Problem:
Return the lines of the records verbatim, from the line containing "form **11:38** is required from the inspecting officer." through the end of the records, both ends included. Leave the pictures out.

Records provided:

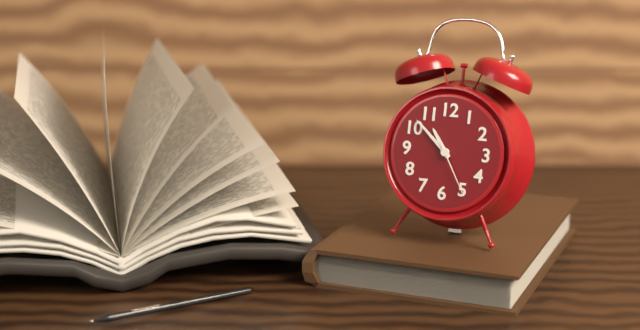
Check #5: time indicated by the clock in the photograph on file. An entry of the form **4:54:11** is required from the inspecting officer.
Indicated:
**10:52:25**
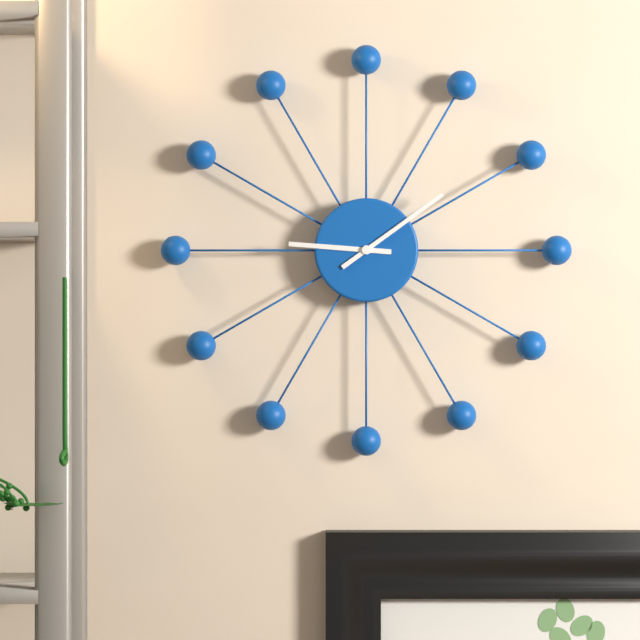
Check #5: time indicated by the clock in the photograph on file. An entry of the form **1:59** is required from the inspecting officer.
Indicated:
**9:09**
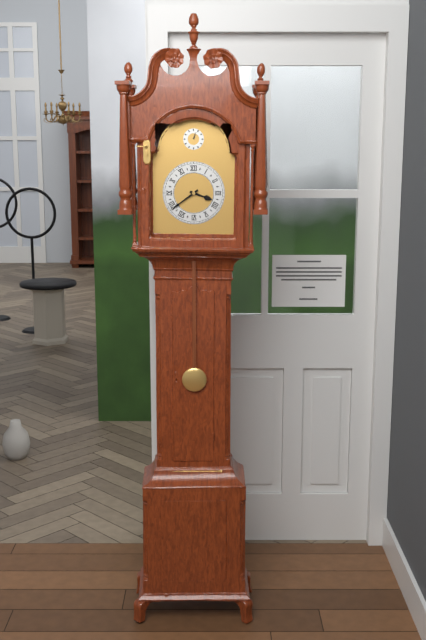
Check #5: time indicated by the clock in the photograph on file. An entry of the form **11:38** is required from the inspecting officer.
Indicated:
**3:39**
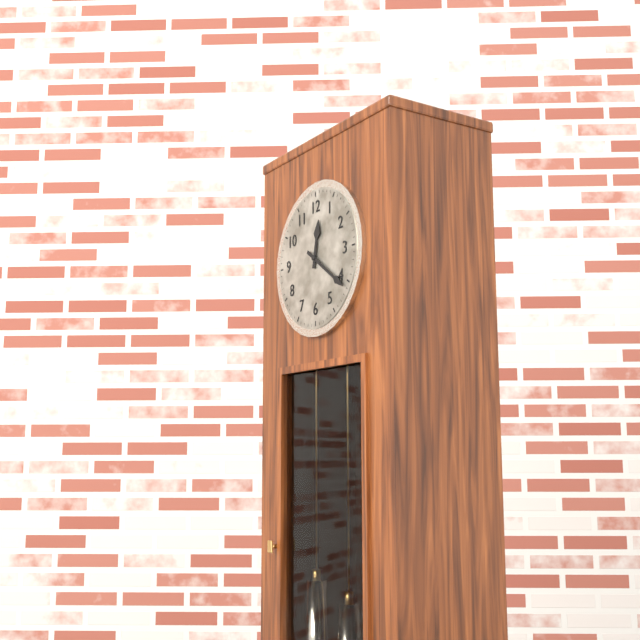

Exercise output:
Check #5: time indicated by the clock in the photograph on file. An entry of the form **11:38** is required from the inspecting officer.
Indicated:
**3:39**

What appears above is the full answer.